Extract the full listing verbatim and drop any pictures from your copy.

Top of Data for the task

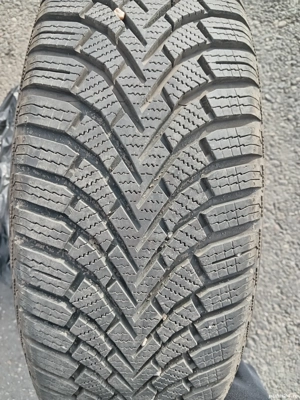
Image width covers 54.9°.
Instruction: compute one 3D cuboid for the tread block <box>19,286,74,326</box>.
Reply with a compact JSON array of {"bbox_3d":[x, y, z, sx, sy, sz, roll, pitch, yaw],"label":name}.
[{"bbox_3d":[-0.076,0.077,0.212,0.042,0.010,0.019,22,106,-2],"label":"tread block"}]

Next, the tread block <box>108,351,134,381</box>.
[{"bbox_3d":[-0.020,0.129,0.229,0.010,0.009,0.033,-32,111,14],"label":"tread block"}]

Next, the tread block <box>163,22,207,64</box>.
[{"bbox_3d":[0.029,-0.126,0.232,0.043,0.009,0.025,-34,74,-17],"label":"tread block"}]

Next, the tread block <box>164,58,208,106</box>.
[{"bbox_3d":[0.024,-0.078,0.193,0.037,0.009,0.019,-37,84,-14],"label":"tread block"}]

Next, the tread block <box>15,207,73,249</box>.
[{"bbox_3d":[-0.073,0.019,0.201,0.042,0.010,0.018,16,96,2],"label":"tread block"}]

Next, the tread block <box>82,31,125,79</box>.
[{"bbox_3d":[-0.030,-0.097,0.195,0.019,0.009,0.035,-44,76,-10],"label":"tread block"}]

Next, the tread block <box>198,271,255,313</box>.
[{"bbox_3d":[0.058,0.069,0.220,0.043,0.010,0.020,-21,106,-5],"label":"tread block"}]

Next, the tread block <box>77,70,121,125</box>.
[{"bbox_3d":[-0.031,-0.065,0.188,0.020,0.009,0.037,-44,80,-6],"label":"tread block"}]

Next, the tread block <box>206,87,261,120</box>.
[{"bbox_3d":[0.060,-0.066,0.201,0.053,0.013,0.024,-11,82,-23],"label":"tread block"}]

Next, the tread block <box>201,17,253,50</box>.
[{"bbox_3d":[0.064,-0.139,0.243,0.042,0.010,0.029,-3,66,-14],"label":"tread block"}]

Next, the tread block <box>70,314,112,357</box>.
[{"bbox_3d":[-0.044,0.105,0.226,0.015,0.009,0.039,-41,105,15],"label":"tread block"}]

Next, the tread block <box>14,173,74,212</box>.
[{"bbox_3d":[-0.073,-0.005,0.201,0.045,0.011,0.018,13,91,3],"label":"tread block"}]

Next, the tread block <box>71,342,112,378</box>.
[{"bbox_3d":[-0.043,0.124,0.227,0.014,0.009,0.040,-38,108,17],"label":"tread block"}]

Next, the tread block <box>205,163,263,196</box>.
[{"bbox_3d":[0.058,-0.015,0.194,0.050,0.013,0.018,-12,93,-21],"label":"tread block"}]

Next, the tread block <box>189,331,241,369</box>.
[{"bbox_3d":[0.047,0.107,0.212,0.042,0.019,0.013,-13,23,-10],"label":"tread block"}]

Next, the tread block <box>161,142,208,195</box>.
[{"bbox_3d":[0.020,-0.020,0.184,0.037,0.009,0.017,-39,93,-7],"label":"tread block"}]

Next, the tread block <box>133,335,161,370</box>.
[{"bbox_3d":[-0.004,0.119,0.232,0.012,0.009,0.039,30,110,-14],"label":"tread block"}]

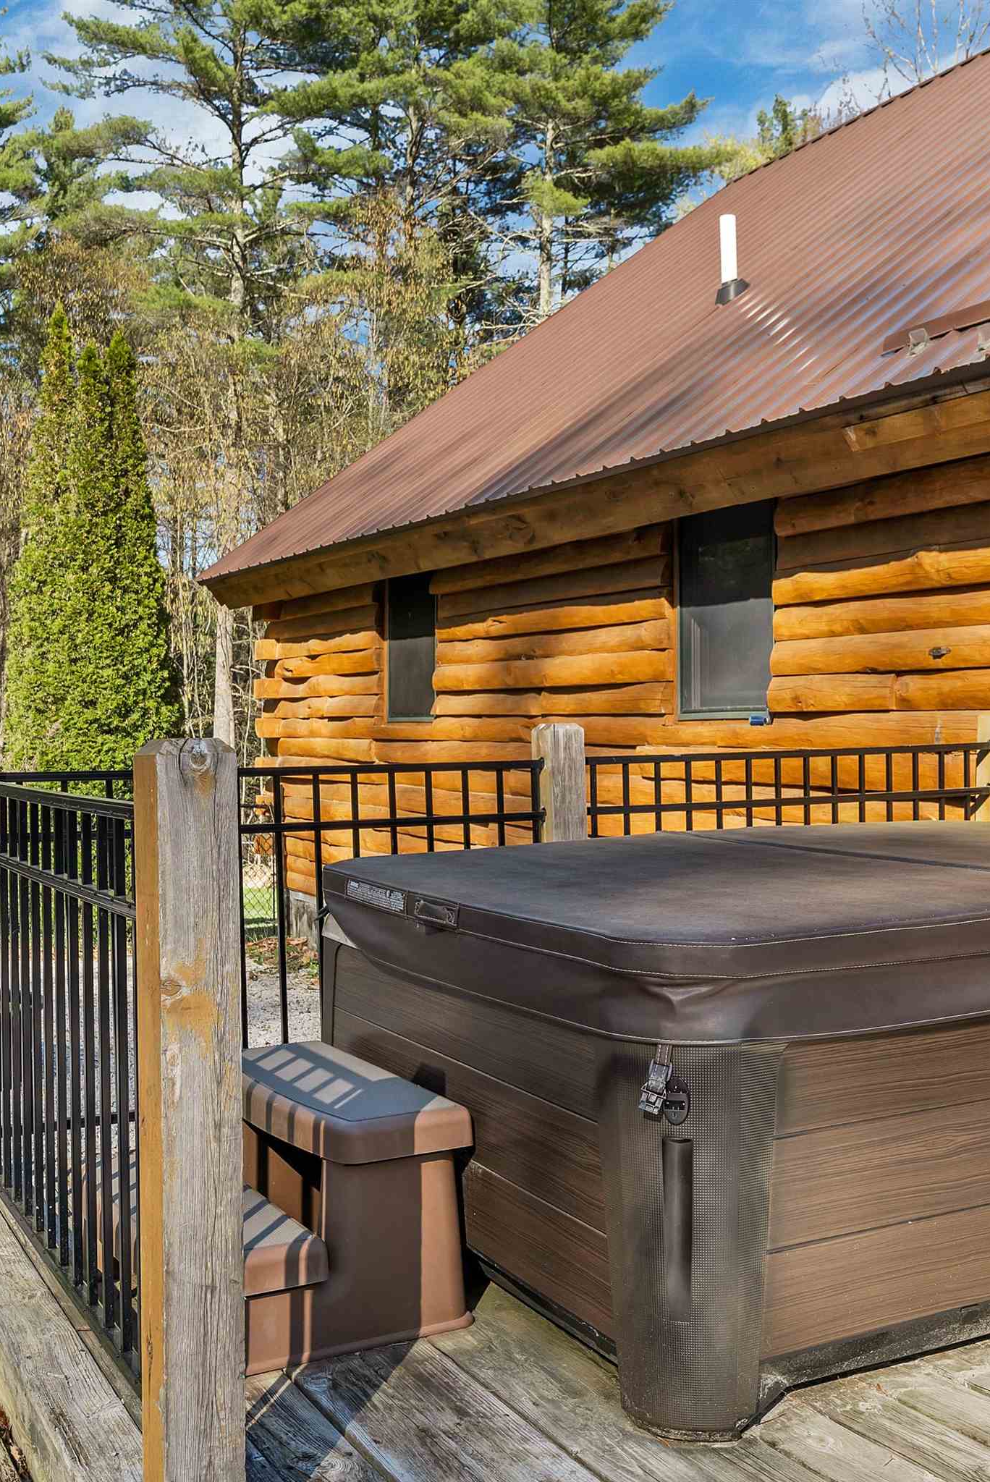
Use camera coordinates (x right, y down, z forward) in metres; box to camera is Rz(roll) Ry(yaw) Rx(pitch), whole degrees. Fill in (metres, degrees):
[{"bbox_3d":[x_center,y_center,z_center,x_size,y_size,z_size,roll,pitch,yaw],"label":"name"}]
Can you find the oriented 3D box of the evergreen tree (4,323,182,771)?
[{"bbox_3d":[-3.337,-0.894,12.300,1.413,5.133,1.413,-1,1,-15],"label":"evergreen tree"}]

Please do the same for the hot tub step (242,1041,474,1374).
[{"bbox_3d":[-0.447,0.886,2.926,0.604,0.410,0.695,-1,1,-28],"label":"hot tub step"}]

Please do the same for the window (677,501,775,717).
[{"bbox_3d":[1.189,-0.651,7.403,0.100,1.060,0.832,-1,1,-28],"label":"window"}]

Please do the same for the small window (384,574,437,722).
[{"bbox_3d":[-0.568,-0.690,10.755,0.100,1.060,0.878,-1,1,-28],"label":"small window"}]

Bottom of Data for the task

Solution:
Image width covers 54.9°.
Instruction: compute one 3D cuboid for the tread block <box>19,286,74,326</box>.
Reply with a compact JSON array of {"bbox_3d":[x, y, z, sx, sy, sz, roll, pitch, yaw],"label":name}.
[{"bbox_3d":[-0.076,0.077,0.212,0.042,0.010,0.019,22,106,-2],"label":"tread block"}]

Next, the tread block <box>108,351,134,381</box>.
[{"bbox_3d":[-0.020,0.129,0.229,0.010,0.009,0.033,-32,111,14],"label":"tread block"}]

Next, the tread block <box>163,22,207,64</box>.
[{"bbox_3d":[0.029,-0.126,0.232,0.043,0.009,0.025,-34,74,-17],"label":"tread block"}]

Next, the tread block <box>164,58,208,106</box>.
[{"bbox_3d":[0.024,-0.078,0.193,0.037,0.009,0.019,-37,84,-14],"label":"tread block"}]

Next, the tread block <box>15,207,73,249</box>.
[{"bbox_3d":[-0.073,0.019,0.201,0.042,0.010,0.018,16,96,2],"label":"tread block"}]

Next, the tread block <box>82,31,125,79</box>.
[{"bbox_3d":[-0.030,-0.097,0.195,0.019,0.009,0.035,-44,76,-10],"label":"tread block"}]

Next, the tread block <box>198,271,255,313</box>.
[{"bbox_3d":[0.058,0.069,0.220,0.043,0.010,0.020,-21,106,-5],"label":"tread block"}]

Next, the tread block <box>77,70,121,125</box>.
[{"bbox_3d":[-0.031,-0.065,0.188,0.020,0.009,0.037,-44,80,-6],"label":"tread block"}]

Next, the tread block <box>206,87,261,120</box>.
[{"bbox_3d":[0.060,-0.066,0.201,0.053,0.013,0.024,-11,82,-23],"label":"tread block"}]

Next, the tread block <box>201,17,253,50</box>.
[{"bbox_3d":[0.064,-0.139,0.243,0.042,0.010,0.029,-3,66,-14],"label":"tread block"}]

Next, the tread block <box>70,314,112,357</box>.
[{"bbox_3d":[-0.044,0.105,0.226,0.015,0.009,0.039,-41,105,15],"label":"tread block"}]

Next, the tread block <box>14,173,74,212</box>.
[{"bbox_3d":[-0.073,-0.005,0.201,0.045,0.011,0.018,13,91,3],"label":"tread block"}]

Next, the tread block <box>71,342,112,378</box>.
[{"bbox_3d":[-0.043,0.124,0.227,0.014,0.009,0.040,-38,108,17],"label":"tread block"}]

Next, the tread block <box>205,163,263,196</box>.
[{"bbox_3d":[0.058,-0.015,0.194,0.050,0.013,0.018,-12,93,-21],"label":"tread block"}]

Next, the tread block <box>189,331,241,369</box>.
[{"bbox_3d":[0.047,0.107,0.212,0.042,0.019,0.013,-13,23,-10],"label":"tread block"}]

Next, the tread block <box>161,142,208,195</box>.
[{"bbox_3d":[0.020,-0.020,0.184,0.037,0.009,0.017,-39,93,-7],"label":"tread block"}]

Next, the tread block <box>133,335,161,370</box>.
[{"bbox_3d":[-0.004,0.119,0.232,0.012,0.009,0.039,30,110,-14],"label":"tread block"}]

Use camera coordinates (x right, y down, z forward) in metres; box to camera is Rz(roll) Ry(yaw) Rx(pitch), whole degrees. Fill in (metres, degrees):
[{"bbox_3d":[x_center,y_center,z_center,x_size,y_size,z_size,roll,pitch,yaw],"label":"name"}]
Can you find the oriented 3D box of the evergreen tree (4,323,182,771)?
[{"bbox_3d":[-3.337,-0.894,12.300,1.413,5.133,1.413,-1,1,-15],"label":"evergreen tree"}]

Please do the same for the hot tub step (242,1041,474,1374).
[{"bbox_3d":[-0.447,0.886,2.926,0.604,0.410,0.695,-1,1,-28],"label":"hot tub step"}]

Please do the same for the window (677,501,775,717).
[{"bbox_3d":[1.189,-0.651,7.403,0.100,1.060,0.832,-1,1,-28],"label":"window"}]

Please do the same for the small window (384,574,437,722).
[{"bbox_3d":[-0.568,-0.690,10.755,0.100,1.060,0.878,-1,1,-28],"label":"small window"}]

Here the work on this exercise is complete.